Sprinkler Rule in L.A. Would Save Lives

The opinion-page article ''L.A.'s Sprinkler Rule: All Wet,'' Aug. 15, attacked the visionary plan Los Angeles County is considering to require fire sprinklers in some new homes.

Contrary to the author's specious claims, national model fire codes and standards - such as those of the National Fire Protection Association - approve the use of plastic piping and allow 3/4-inch sprinkler pipes. The author demeans the life-saving power of sprinklers by citing their limitations when confronted with forest fires and earthquakes. These are not the principal fire hazards for a typical homeowner, but account for only a tiny fraction of deaths and property damage.

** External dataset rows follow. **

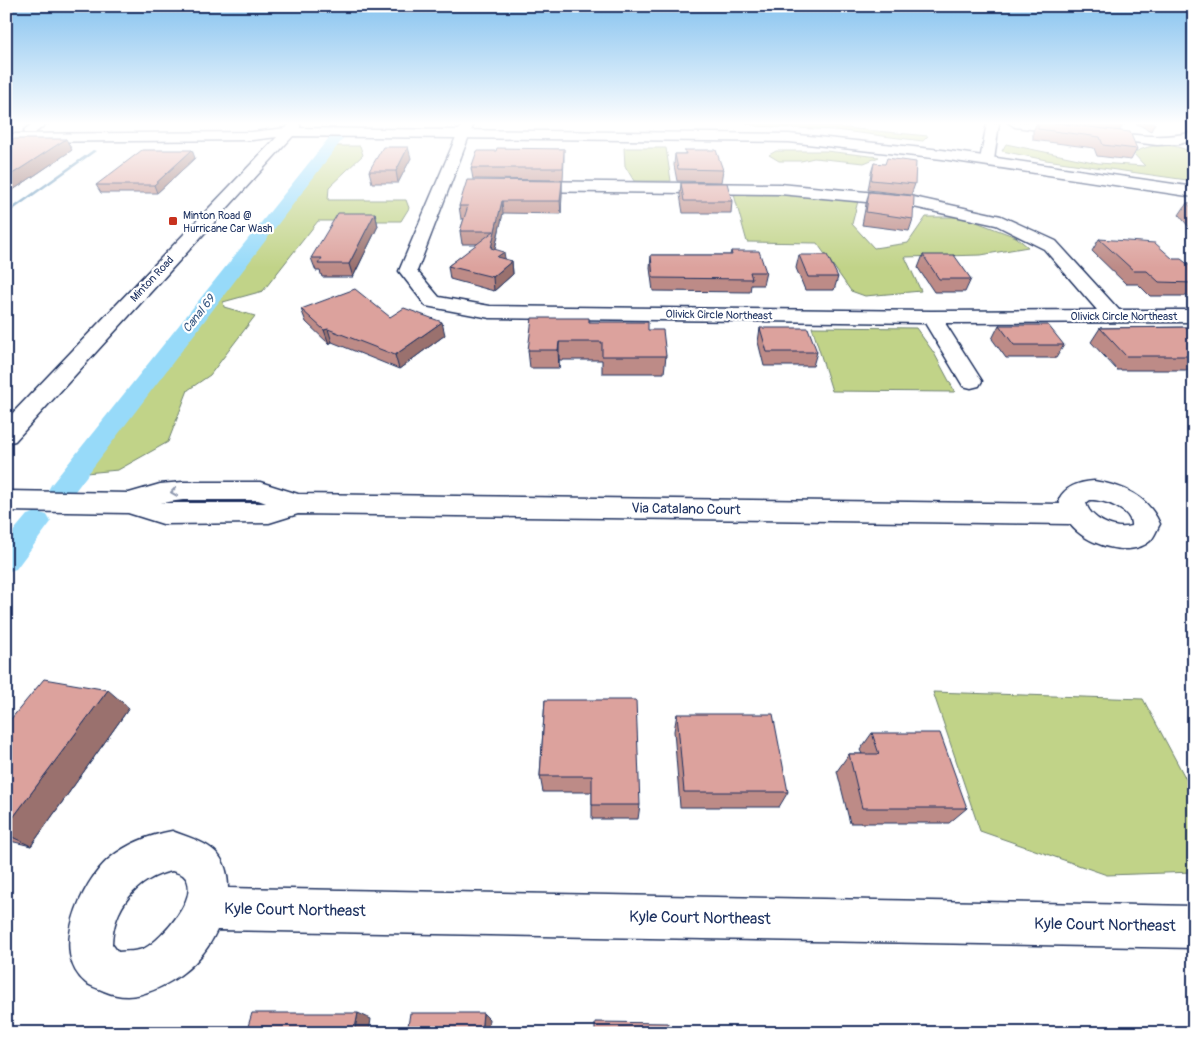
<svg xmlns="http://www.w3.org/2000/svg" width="1200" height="1039" font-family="Pangolin,sans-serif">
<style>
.green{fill:#c1d388;stroke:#6e8173}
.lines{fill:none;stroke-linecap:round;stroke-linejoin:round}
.stream{fill:#6596bb;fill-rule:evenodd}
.canal{fill:#97daf9;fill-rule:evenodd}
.street-casing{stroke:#1b2f5e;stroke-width:3}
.secondary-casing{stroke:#1b2f5e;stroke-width:3}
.street{fill:#fff;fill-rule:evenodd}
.secondary{fill:#fff;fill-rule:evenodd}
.wall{fill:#bd8b87;stroke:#1b2f5e}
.shaded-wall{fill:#9a716e;stroke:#1b2f5e}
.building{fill:#dca29d;stroke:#1b2f5e}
.oneway{stroke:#8d97ae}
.poi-dot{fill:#c8321e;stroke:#fff;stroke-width:2}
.labels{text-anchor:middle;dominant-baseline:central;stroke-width:4.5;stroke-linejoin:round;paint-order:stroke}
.far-poi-label{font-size:11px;fill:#1b2f5e;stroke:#fff;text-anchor:start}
.far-street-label{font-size:11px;fill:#1b2f5e;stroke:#fff}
.far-water-label{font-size:12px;font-style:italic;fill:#3a5a85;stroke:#fff}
.street-label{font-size:14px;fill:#1b2f5e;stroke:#fff}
.near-street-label{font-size:16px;fill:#1b2f5e;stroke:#fff}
</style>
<rect width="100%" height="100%" fill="#fff"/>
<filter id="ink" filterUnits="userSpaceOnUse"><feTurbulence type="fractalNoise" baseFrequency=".02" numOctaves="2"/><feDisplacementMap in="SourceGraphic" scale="10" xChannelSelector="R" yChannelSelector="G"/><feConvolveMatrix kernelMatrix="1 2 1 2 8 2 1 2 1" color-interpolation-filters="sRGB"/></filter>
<g filter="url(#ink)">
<!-- green -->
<g class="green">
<path d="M746 123H795L928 136 923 141 835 130 756 126Z"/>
<path d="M1006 144 1098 163 1145 166 1133 153C1152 143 1175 142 1194 154V181L1046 160 1002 151Z"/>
<path d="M336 146H360L363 155 329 187 328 200H406L409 208 401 221H318L263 291 223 302 224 307 255 316 210 375 188 390 168 442 118 470 86 473Z"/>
<path d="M624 148H666L671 181H634L625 166Z"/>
<path d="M776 151H826L879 157 864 163 814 158 801 161H779L769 155Z"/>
<path d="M733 191 774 192 858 201 852 224 874 248 908 243 926 217H963L1016 237 1028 247 981 255 905 257 921 291 865 296 851 291 817 243 747 242Z"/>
<path d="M812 327 916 328 934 353 955 392 832 391Z"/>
<path d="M933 692 1143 699 1194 794V872L1107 875 980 831Z"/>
</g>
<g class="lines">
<!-- stream -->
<path class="stream" d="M93 150 96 151 6 215V212Z"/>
<!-- canal -->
<g class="canal">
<path d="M337 133 344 137 342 140 69 499 60 501 51 499 47 492 51 485 332 134Z"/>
<path d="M37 512 47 515 51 522 16 569 6 572V540L27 515Z"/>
</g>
<!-- street casing -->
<g class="street-casing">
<g id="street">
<path d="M33 123H47L35 133H25L24 130Z"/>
<path d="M462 123H474L417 271 439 297 490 306 931 311 1097 310 1044 249 996 225 909 206 780 194 523 191 515 186 523 181 780 184 909 196 1001 216 1056 241 1119 310H1194V322L945 323 982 381 979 386 971 388 963 386 925 323 490 318 426 306 399 271Z"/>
<path d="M987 123H999L994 160 987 164 980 160Z"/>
<path d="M1009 123C1070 116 1133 147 1194 132V140L1179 144 1157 145 1015 127Z"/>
<path d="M1094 481C1124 486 1147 495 1160 524 1157 529 1154 538 1150 541 1129 559 1085 544 1070 524L298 514 269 523 163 524 128 513 6 511V491L129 493 160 484 183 482H260L298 494 1060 504 1059 499C1066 486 1079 482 1094 481ZM183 500H258L266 503H161ZM1090 500C1103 499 1133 510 1131 526 1115 531 1090 519 1086 503Z"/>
<path d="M172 831C204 843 228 848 228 888L1194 906V948L217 930C206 955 186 974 162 986 142 996 125 1000 104 991 99 989 91 986 86 983 49 954 81 882 110 858 127 844 150 835 172 831ZM172 871C175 872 180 873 183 875 204 893 161 940 145 948 136 952 127 951 118 952L112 944C113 909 136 878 172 871Z"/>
</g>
</g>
<!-- secondary casing -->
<g class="secondary-casing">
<path id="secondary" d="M290 123H300V128L789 134 942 150 1194 187V197L942 159 789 142 293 136 15 441 6 443V420L277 137 252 140 6 142V134L252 132 286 128Z"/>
</g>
<!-- street -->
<use href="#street" class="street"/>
<!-- secondary -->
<use href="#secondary" class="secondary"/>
</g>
<!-- wall -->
<g class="wall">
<path d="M1037 123H1124L1120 130 1137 149 1131 160 1097 156 1094 148 1033 140V131Z"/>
<path d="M1135 123H1155L1151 131Z"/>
<path d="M564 149V160L563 180 473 179 471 168 496 151Z"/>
<path d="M72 150 10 192H6V156Z"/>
<path d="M685 150 723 170 721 182 677 181 674 165 675 154H685Z"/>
<path d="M195 158 157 193H101L96 185Z"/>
<path d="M411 158 398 183H372L369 171Z"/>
<path d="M874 163 915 184 911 195 868 190 871 173Z"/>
<path d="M562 181V193L561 214 503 213 495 249 505 260 512 261 513 274 494 291 450 279 448 266 478 244H462L460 231 464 219H461L459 206Z"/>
<path d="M681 183 732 201 731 213H683L680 195Z"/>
<path d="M869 192 913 219 909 231 862 225 866 204Z"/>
<path d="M1187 203H1194V233L1179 215Z"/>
<path d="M375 213 378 226 353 277H322L320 271H316L311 258Z"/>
<path d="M1099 239 1173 259 1194 269V296H1150L1138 284H1126L1092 251Z"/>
<path d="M731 251 766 272 763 285H751L750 292 653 291 650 268 651 255H730Z"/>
<path d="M799 255 838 277 834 290H805L796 268Z"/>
<path d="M923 255 971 279 965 292H934L918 268Z"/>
<path d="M301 309 390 317 445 335 399 369 332 342 329 344 306 322Z"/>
<path d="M589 322 648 330 666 356 664 373H602V360H559V368H530L528 350Z"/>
<path d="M999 325 1064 345 1056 358H1006L992 339Z"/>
<path d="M1194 327V374H1192L1188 370H1117L1091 342 1100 328Z"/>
<path d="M760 328 817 352 813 366H764L758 342Z"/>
<path d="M545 700 640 805 638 819H592V792H543L540 776Z"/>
<path d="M129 708 31 846 6 840V725Z"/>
<path d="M677 714 788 792 779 807H680L674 731Z"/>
<path d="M872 733 967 808 949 823H850L837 771 849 754H862L860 750Z"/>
</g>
<!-- shaded-wall -->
<g class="shaded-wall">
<path d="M66 139 72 150 10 192 6 186V178Z"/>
<path d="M408 147 411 158 398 183 396 171Z"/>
<path d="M192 150 195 158 157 193 154 185Z"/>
<path d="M562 181V193L561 214 560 201Z"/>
<path d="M502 201 503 213 492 261 491 248Z"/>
<path d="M375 213 378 226 353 277 349 264Z"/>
<path d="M504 252 506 265 497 257Z"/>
<path d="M512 261 513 274 494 291 493 277Z"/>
<path d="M442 322 445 335 399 369 395 355Z"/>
<path d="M328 329 332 342 329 344 324 330Z"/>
<path d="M559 342V368L558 350Z"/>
<path d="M108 690 129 708 31 846 6 834V827Z"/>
<path d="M358 1013 371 1019 369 1033H354Z"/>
<path d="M483 1013 489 1019 488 1033H481Z"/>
</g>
<!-- building -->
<g class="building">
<path d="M1038 123H1056L1130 132 1137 149 1103 145 1100 137 1038 129Z"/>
<path d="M8 139H66L6 178V156H10Z"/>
<path d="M383 147H408L396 171H369Z"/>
<path d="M497 148 564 149 563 168H471L477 151H496Z"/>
<path d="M142 150H192L154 185H96Z"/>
<path d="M685 150H716L723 170 678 169 675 154H686Z"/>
<path d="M887 158 916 162 915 184 871 180 874 163 885 164Z"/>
<path d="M467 180 562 181 560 201H502L491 248 504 252 497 257 512 261 493 277 448 266 494 231H460L468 206H459Z"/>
<path d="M681 183H727L732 201H684Z"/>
<path d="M869 192 914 196 913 219 866 212Z"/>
<path d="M1187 203H1194V211Z"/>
<path d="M338 213H375L349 264H318L322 258H311Z"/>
<path d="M1099 239 1155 243 1173 259H1181L1194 269V283L1159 282 1147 271H1134Z"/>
<path d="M731 251H759L766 272H750L752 279 653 278 651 255H732Z"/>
<path d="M799 255H827L838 277H808Z"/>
<path d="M923 255H954L971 279H939Z"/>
<path d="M355 289 390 317 404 308 442 322 395 355 328 329 324 330 301 309Z"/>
<path d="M532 318H589V322H648V330H663L666 356H602V342H559L558 350H528Z"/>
<path d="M999 325H1048L1064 345H1014Z"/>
<path d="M1194 327V356H1126L1100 328Z"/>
<path d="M760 328H808L817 352H767Z"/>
<path d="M44 679 108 690 6 827V725Z"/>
<path d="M545 700H636L640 805H592V776H540Z"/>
<path d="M677 714H773L788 792H684Z"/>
<path d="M872 733H940L967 808H862L849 754H879Z"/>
<path d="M252 1013H358L354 1033H246Z"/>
<path d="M410 1013H483L481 1033H407Z"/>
<path d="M595 1022 668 1023V1033H595Z"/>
<path d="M966 1032H1098L1099 1033H966Z"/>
</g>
<!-- one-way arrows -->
<defs><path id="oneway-chevron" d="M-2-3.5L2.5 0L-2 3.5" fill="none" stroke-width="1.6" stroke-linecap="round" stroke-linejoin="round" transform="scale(1.25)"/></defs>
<use class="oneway" href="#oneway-chevron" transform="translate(174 492) rotate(172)"/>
</g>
<!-- sky -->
<linearGradient id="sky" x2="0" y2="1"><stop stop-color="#87c3ef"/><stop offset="0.46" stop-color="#fff"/><stop offset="1" stop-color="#fff" stop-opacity="0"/></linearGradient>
<rect width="1200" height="268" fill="url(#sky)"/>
<!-- markers -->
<rect class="poi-dot" x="168" y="216" width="10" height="10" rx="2.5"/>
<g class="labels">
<!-- far-poi labels -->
<g class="far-poi-label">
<text x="183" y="215">Minton Road @<tspan x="183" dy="13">Hurricane Car Wash</tspan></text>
</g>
<!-- far-street labels -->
<g class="far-street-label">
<text transform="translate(152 279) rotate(-47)">Minton Road</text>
<text transform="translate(719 315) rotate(1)">Olivick Circle Northeast</text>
<text x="1124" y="316">Olivick Circle Northeast</text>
</g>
<!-- far-water labels -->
<g class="far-water-label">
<text transform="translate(199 314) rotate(-52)">Canal 69</text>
</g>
<!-- street labels -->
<g class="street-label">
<text transform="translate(686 509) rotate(1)">Via Catalano Court</text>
</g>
<!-- near-street labels -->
<g class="near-street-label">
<text transform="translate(295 910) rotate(1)">Kyle Court Northeast</text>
<text transform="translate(700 918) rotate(1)">Kyle Court Northeast</text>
<text transform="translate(1105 925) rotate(1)">Kyle Court Northeast</text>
</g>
</g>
<!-- margin -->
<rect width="1200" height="1039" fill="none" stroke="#fff" stroke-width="25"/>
<rect x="12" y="12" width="1175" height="1014" fill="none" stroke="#1b2f5e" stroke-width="2" filter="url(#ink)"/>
</svg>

Sprinklers cut the likelihood of death and loss in a home fire by one-half to two-thirds. If county officials enact this requirement, they will have acted for the good of the community and should be commended.

George D. Miller Quincy, Mass.


National Fire Protection Association

Writer's note: The code approves only high-temperature PVC (CTVC) which is just as expensive as copper. The codes do not approve the use of ordinary schedule 80 PVC, one-quarter the cost of copper. Yes, the code says you can use a 3/4-inch pipe to supply one or two sprinklers. However, I was referring to the main supply line. No one denies that residential fire sprinklers save lives. But the codes make them ridiculously expensive.